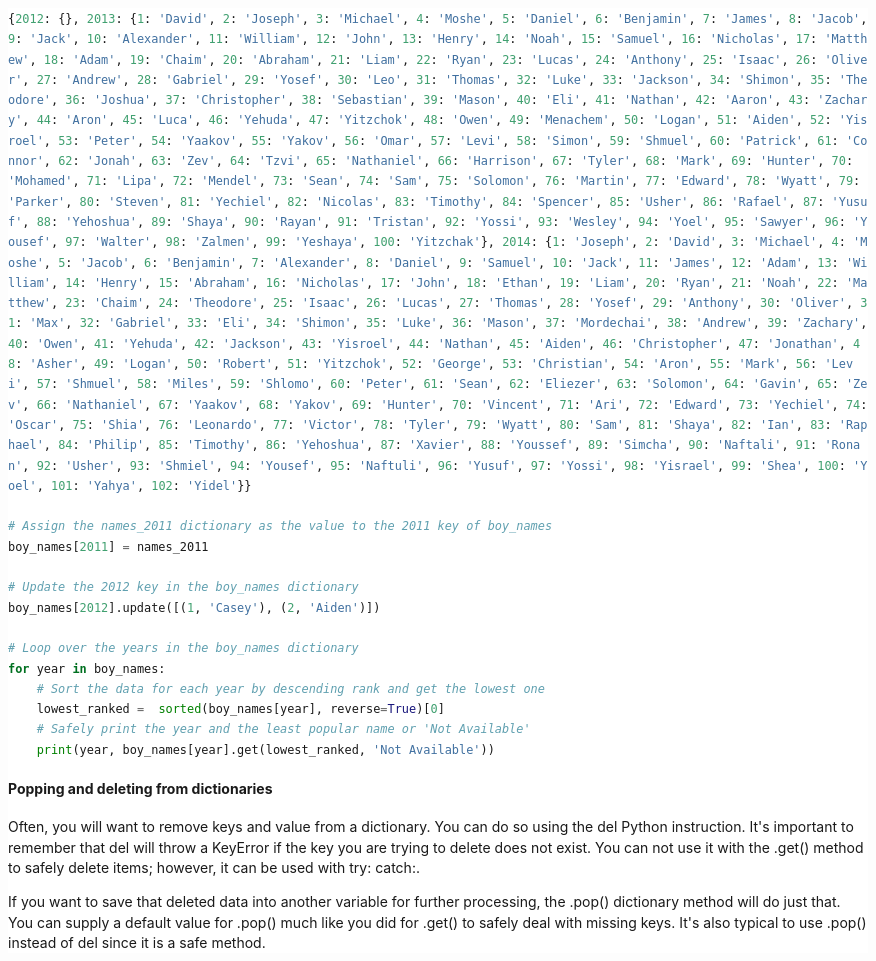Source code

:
 ```python
{2012: {}, 2013: {1: 'David', 2: 'Joseph', 3: 'Michael', 4: 'Moshe', 5: 'Daniel', 6: 'Benjamin', 7: 'James', 8: 'Jacob', 9: 'Jack', 10: 'Alexander', 11: 'William', 12: 'John', 13: 'Henry', 14: 'Noah', 15: 'Samuel', 16: 'Nicholas', 17: 'Matthew', 18: 'Adam', 19: 'Chaim', 20: 'Abraham', 21: 'Liam', 22: 'Ryan', 23: 'Lucas', 24: 'Anthony', 25: 'Isaac', 26: 'Oliver', 27: 'Andrew', 28: 'Gabriel', 29: 'Yosef', 30: 'Leo', 31: 'Thomas', 32: 'Luke', 33: 'Jackson', 34: 'Shimon', 35: 'Theodore', 36: 'Joshua', 37: 'Christopher', 38: 'Sebastian', 39: 'Mason', 40: 'Eli', 41: 'Nathan', 42: 'Aaron', 43: 'Zachary', 44: 'Aron', 45: 'Luca', 46: 'Yehuda', 47: 'Yitzchok', 48: 'Owen', 49: 'Menachem', 50: 'Logan', 51: 'Aiden', 52: 'Yisroel', 53: 'Peter', 54: 'Yaakov', 55: 'Yakov', 56: 'Omar', 57: 'Levi', 58: 'Simon', 59: 'Shmuel', 60: 'Patrick', 61: 'Connor', 62: 'Jonah', 63: 'Zev', 64: 'Tzvi', 65: 'Nathaniel', 66: 'Harrison', 67: 'Tyler', 68: 'Mark', 69: 'Hunter', 70: 'Mohamed', 71: 'Lipa', 72: 'Mendel', 73: 'Sean', 74: 'Sam', 75: 'Solomon', 76: 'Martin', 77: 'Edward', 78: 'Wyatt', 79: 'Parker', 80: 'Steven', 81: 'Yechiel', 82: 'Nicolas', 83: 'Timothy', 84: 'Spencer', 85: 'Usher', 86: 'Rafael', 87: 'Yusuf', 88: 'Yehoshua', 89: 'Shaya', 90: 'Rayan', 91: 'Tristan', 92: 'Yossi', 93: 'Wesley', 94: 'Yoel', 95: 'Sawyer', 96: 'Yousef', 97: 'Walter', 98: 'Zalmen', 99: 'Yeshaya', 100: 'Yitzchak'}, 2014: {1: 'Joseph', 2: 'David', 3: 'Michael', 4: 'Moshe', 5: 'Jacob', 6: 'Benjamin', 7: 'Alexander', 8: 'Daniel', 9: 'Samuel', 10: 'Jack', 11: 'James', 12: 'Adam', 13: 'William', 14: 'Henry', 15: 'Abraham', 16: 'Nicholas', 17: 'John', 18: 'Ethan', 19: 'Liam', 20: 'Ryan', 21: 'Noah', 22: 'Matthew', 23: 'Chaim', 24: 'Theodore', 25: 'Isaac', 26: 'Lucas', 27: 'Thomas', 28: 'Yosef', 29: 'Anthony', 30: 'Oliver', 31: 'Max', 32: 'Gabriel', 33: 'Eli', 34: 'Shimon', 35: 'Luke', 36: 'Mason', 37: 'Mordechai', 38: 'Andrew', 39: 'Zachary', 40: 'Owen', 41: 'Yehuda', 42: 'Jackson', 43: 'Yisroel', 44: 'Nathan', 45: 'Aiden', 46: 'Christopher', 47: 'Jonathan', 48: 'Asher', 49: 'Logan', 50: 'Robert', 51: 'Yitzchok', 52: 'George', 53: 'Christian', 54: 'Aron', 55: 'Mark', 56: 'Levi', 57: 'Shmuel', 58: 'Miles', 59: 'Shlomo', 60: 'Peter', 61: 'Sean', 62: 'Eliezer', 63: 'Solomon', 64: 'Gavin', 65: 'Zev', 66: 'Nathaniel', 67: 'Yaakov', 68: 'Yakov', 69: 'Hunter', 70: 'Vincent', 71: 'Ari', 72: 'Edward', 73: 'Yechiel', 74: 'Oscar', 75: 'Shia', 76: 'Leonardo', 77: 'Victor', 78: 'Tyler', 79: 'Wyatt', 80: 'Sam', 81: 'Shaya', 82: 'Ian', 83: 'Raphael', 84: 'Philip', 85: 'Timothy', 86: 'Yehoshua', 87: 'Xavier', 88: 'Youssef', 89: 'Simcha', 90: 'Naftali', 91: 'Ronan', 92: 'Usher', 93: 'Shmiel', 94: 'Yousef', 95: 'Naftuli', 96: 'Yusuf', 97: 'Yossi', 98: 'Yisrael', 99: 'Shea', 100: 'Yoel', 101: 'Yahya', 102: 'Yidel'}}

# Assign the names_2011 dictionary as the value to the 2011 key of boy_names
boy_names[2011] = names_2011

# Update the 2012 key in the boy_names dictionary
boy_names[2012].update([(1, 'Casey'), (2, 'Aiden')])

# Loop over the years in the boy_names dictionary 
for year in boy_names:
    # Sort the data for each year by descending rank and get the lowest one
    lowest_ranked =  sorted(boy_names[year], reverse=True)[0]
    # Safely print the year and the least popular name or 'Not Available'
    print(year, boy_names[year].get(lowest_ranked, 'Not Available'))
```

#### Popping and deleting from dictionaries
Often, you will want to remove keys and value from a dictionary. You can do so using the del Python instruction. It's important to remember that del will throw a KeyError if the key you are trying to delete does not exist. You can not use it with the .get() method to safely delete items; however, it can be used with try: catch:.

If you want to save that deleted data into another variable for further processing, the .pop() dictionary method will do just that. You can supply a default value for .pop() much like you did for .get() to safely deal with missing keys. It's also typical to use .pop() instead of del since it is a safe method.
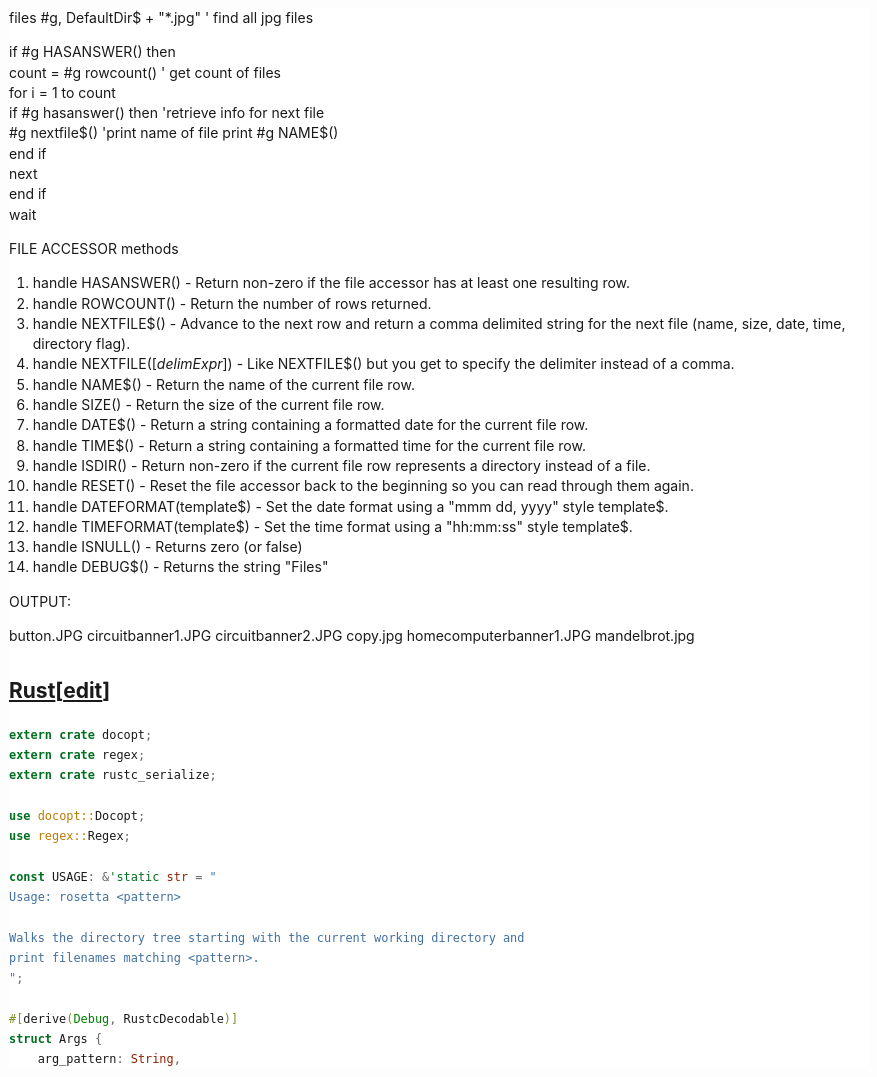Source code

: files #g, DefaultDir$ + "\*.jpg"   ' find all jpg files   
   
if #g HASANSWER() then  
	count = #g rowcount()	' get count of files  
	for i = 1 to count  
	if #g hasanswer() then	'retrieve info for next file  
		#g nextfile$()	'print name of file  
		print #g NAME$()  
	end if  
	next  
end if  
wait

FILE ACCESSOR methods

1.  handle HASANSWER() - Return non-zero if the file accessor has at least one resulting row.
2.  handle ROWCOUNT() - Return the number of rows returned.
3.  handle NEXTFILE$() - Advance to the next row and return a comma delimited string for the next file (name, size, date, time, directory flag).
4.  handle NEXTFILE$([delimExpr$]) - Like NEXTFILE$() but you get to specify the delimiter instead of a comma.
5.  handle NAME$() - Return the name of the current file row.
6.  handle SIZE() - Return the size of the current file row.
7.  handle DATE$() - Return a string containing a formatted date for the current file row.
8.  handle TIME$() - Return a string containing a formatted time for the current file row.
9.  handle ISDIR() - Return non-zero if the current file row represents a directory instead of a file.
10.  handle RESET() - Reset the file accessor back to the beginning so you can read through them again.
11.  handle DATEFORMAT(template$) - Set the date format using a "mmm dd, yyyy" style template$.
12.  handle TIMEFORMAT(template$) - Set the time format using a "hh:mm:ss" style template$.
13.  handle ISNULL() - Returns zero (or false)
14.  handle DEBUG$() - Returns the string "Files"

OUTPUT:

button.JPG
circuitbanner1.JPG
circuitbanner2.JPG
copy.jpg
homecomputerbanner1.JPG
mandelbrot.jpg

## [Rust](http://rosettacode.org/wiki/Category:Rust "Category:Rust")[[edit](http://rosettacode.org/mw/index.php?title=Walk_a_directory/Non-recursively&action=edit&section=73 "Edit section: Rust")]

```rust
extern crate docopt;  
extern crate regex;  
extern crate rustc_serialize;  
   
use docopt::Docopt;  
use regex::Regex;  
   
const USAGE: &'static str = "  
Usage: rosetta <pattern>  
   
Walks the directory tree starting with the current working directory and  
print filenames matching <pattern>.  
";  
   
#[derive(Debug, RustcDecodable)]  
struct Args {  
    arg_pattern: String,  
```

=-=-=-=-=

_WORK TASK_
From the entries above, write out every line without a single change, skipping the images.

_RESULT BELOW_
Source code

:
 ```python
{2012: {}, 2013: {1: 'David', 2: 'Joseph', 3: 'Michael', 4: 'Moshe', 5: 'Daniel', 6: 'Benjamin', 7: 'James', 8: 'Jacob', 9: 'Jack', 10: 'Alexander', 11: 'William', 12: 'John', 13: 'Henry', 14: 'Noah', 15: 'Samuel', 16: 'Nicholas', 17: 'Matthew', 18: 'Adam', 19: 'Chaim', 20: 'Abraham', 21: 'Liam', 22: 'Ryan', 23: 'Lucas', 24: 'Anthony', 25: 'Isaac', 26: 'Oliver', 27: 'Andrew', 28: 'Gabriel', 29: 'Yosef', 30: 'Leo', 31: 'Thomas', 32: 'Luke', 33: 'Jackson', 34: 'Shimon', 35: 'Theodore', 36: 'Joshua', 37: 'Christopher', 38: 'Sebastian', 39: 'Mason', 40: 'Eli', 41: 'Nathan', 42: 'Aaron', 43: 'Zachary', 44: 'Aron', 45: 'Luca', 46: 'Yehuda', 47: 'Yitzchok', 48: 'Owen', 49: 'Menachem', 50: 'Logan', 51: 'Aiden', 52: 'Yisroel', 53: 'Peter', 54: 'Yaakov', 55: 'Yakov', 56: 'Omar', 57: 'Levi', 58: 'Simon', 59: 'Shmuel', 60: 'Patrick', 61: 'Connor', 62: 'Jonah', 63: 'Zev', 64: 'Tzvi', 65: 'Nathaniel', 66: 'Harrison', 67: 'Tyler', 68: 'Mark', 69: 'Hunter', 70: 'Mohamed', 71: 'Lipa', 72: 'Mendel', 73: 'Sean', 74: 'Sam', 75: 'Solomon', 76: 'Martin', 77: 'Edward', 78: 'Wyatt', 79: 'Parker', 80: 'Steven', 81: 'Yechiel', 82: 'Nicolas', 83: 'Timothy', 84: 'Spencer', 85: 'Usher', 86: 'Rafael', 87: 'Yusuf', 88: 'Yehoshua', 89: 'Shaya', 90: 'Rayan', 91: 'Tristan', 92: 'Yossi', 93: 'Wesley', 94: 'Yoel', 95: 'Sawyer', 96: 'Yousef', 97: 'Walter', 98: 'Zalmen', 99: 'Yeshaya', 100: 'Yitzchak'}, 2014: {1: 'Joseph', 2: 'David', 3: 'Michael', 4: 'Moshe', 5: 'Jacob', 6: 'Benjamin', 7: 'Alexander', 8: 'Daniel', 9: 'Samuel', 10: 'Jack', 11: 'James', 12: 'Adam', 13: 'William', 14: 'Henry', 15: 'Abraham', 16: 'Nicholas', 17: 'John', 18: 'Ethan', 19: 'Liam', 20: 'Ryan', 21: 'Noah', 22: 'Matthew', 23: 'Chaim', 24: 'Theodore', 25: 'Isaac', 26: 'Lucas', 27: 'Thomas', 28: 'Yosef', 29: 'Anthony', 30: 'Oliver', 31: 'Max', 32: 'Gabriel', 33: 'Eli', 34: 'Shimon', 35: 'Luke', 36: 'Mason', 37: 'Mordechai', 38: 'Andrew', 39: 'Zachary', 40: 'Owen', 41: 'Yehuda', 42: 'Jackson', 43: 'Yisroel', 44: 'Nathan', 45: 'Aiden', 46: 'Christopher', 47: 'Jonathan', 48: 'Asher', 49: 'Logan', 50: 'Robert', 51: 'Yitzchok', 52: 'George', 53: 'Christian', 54: 'Aron', 55: 'Mark', 56: 'Levi', 57: 'Shmuel', 58: 'Miles', 59: 'Shlomo', 60: 'Peter', 61: 'Sean', 62: 'Eliezer', 63: 'Solomon', 64: 'Gavin', 65: 'Zev', 66: 'Nathaniel', 67: 'Yaakov', 68: 'Yakov', 69: 'Hunter', 70: 'Vincent', 71: 'Ari', 72: 'Edward', 73: 'Yechiel', 74: 'Oscar', 75: 'Shia', 76: 'Leonardo', 77: 'Victor', 78: 'Tyler', 79: 'Wyatt', 80: 'Sam', 81: 'Shaya', 82: 'Ian', 83: 'Raphael', 84: 'Philip', 85: 'Timothy', 86: 'Yehoshua', 87: 'Xavier', 88: 'Youssef', 89: 'Simcha', 90: 'Naftali', 91: 'Ronan', 92: 'Usher', 93: 'Shmiel', 94: 'Yousef', 95: 'Naftuli', 96: 'Yusuf', 97: 'Yossi', 98: 'Yisrael', 99: 'Shea', 100: 'Yoel', 101: 'Yahya', 102: 'Yidel'}}

# Assign the names_2011 dictionary as the value to the 2011 key of boy_names
boy_names[2011] = names_2011

# Update the 2012 key in the boy_names dictionary
boy_names[2012].update([(1, 'Casey'), (2, 'Aiden')])

# Loop over the years in the boy_names dictionary 
for year in boy_names:
    # Sort the data for each year by descending rank and get the lowest one
    lowest_ranked =  sorted(boy_names[year], reverse=True)[0]
    # Safely print the year and the least popular name or 'Not Available'
    print(year, boy_names[year].get(lowest_ranked, 'Not Available'))
```

#### Popping and deleting from dictionaries
Often, you will want to remove keys and value from a dictionary. You can do so using the del Python instruction. It's important to remember that del will throw a KeyError if the key you are trying to delete does not exist. You can not use it with the .get() method to safely delete items; however, it can be used with try: catch:.

If you want to save that deleted data into another variable for further processing, the .pop() dictionary method will do just that. You can supply a default value for .pop() much like you did for .get() to safely deal with missing keys. It's also typical to use .pop() instead of del since it is a safe method.
Source code

: files #g, DefaultDir$ + "\*.jpg"   ' find all jpg files   
   
if #g HASANSWER() then  
	count = #g rowcount()	' get count of files  
	for i = 1 to count  
	if #g hasanswer() then	'retrieve info for next file  
		#g nextfile$()	'print name of file  
		print #g NAME$()  
	end if  
	next  
end if  
wait

FILE ACCESSOR methods

1.  handle HASANSWER() - Return non-zero if the file accessor has at least one resulting row.
2.  handle ROWCOUNT() - Return the number of rows returned.
3.  handle NEXTFILE$() - Advance to the next row and return a comma delimited string for the next file (name, size, date, time, directory flag).
4.  handle NEXTFILE$([delimExpr$]) - Like NEXTFILE$() but you get to specify the delimiter instead of a comma.
5.  handle NAME$() - Return the name of the current file row.
6.  handle SIZE() - Return the size of the current file row.
7.  handle DATE$() - Return a string containing a formatted date for the current file row.
8.  handle TIME$() - Return a string containing a formatted time for the current file row.
9.  handle ISDIR() - Return non-zero if the current file row represents a directory instead of a file.
10.  handle RESET() - Reset the file accessor back to the beginning so you can read through them again.
11.  handle DATEFORMAT(template$) - Set the date format using a "mmm dd, yyyy" style template$.
12.  handle TIMEFORMAT(template$) - Set the time format using a "hh:mm:ss" style template$.
13.  handle ISNULL() - Returns zero (or false)
14.  handle DEBUG$() - Returns the string "Files"

OUTPUT:

button.JPG
circuitbanner1.JPG
circuitbanner2.JPG
copy.jpg
homecomputerbanner1.JPG
mandelbrot.jpg

## [Rust](http://rosettacode.org/wiki/Category:Rust "Category:Rust")[[edit](http://rosettacode.org/mw/index.php?title=Walk_a_directory/Non-recursively&action=edit&section=73 "Edit section: Rust")]

```rust
extern crate docopt;  
extern crate regex;  
extern crate rustc_serialize;  
   
use docopt::Docopt;  
use regex::Regex;  
   
const USAGE: &'static str = "  
Usage: rosetta <pattern>  
   
Walks the directory tree starting with the current working directory and  
print filenames matching <pattern>.  
";  
   
#[derive(Debug, RustcDecodable)]  
struct Args {  
    arg_pattern: String,  
```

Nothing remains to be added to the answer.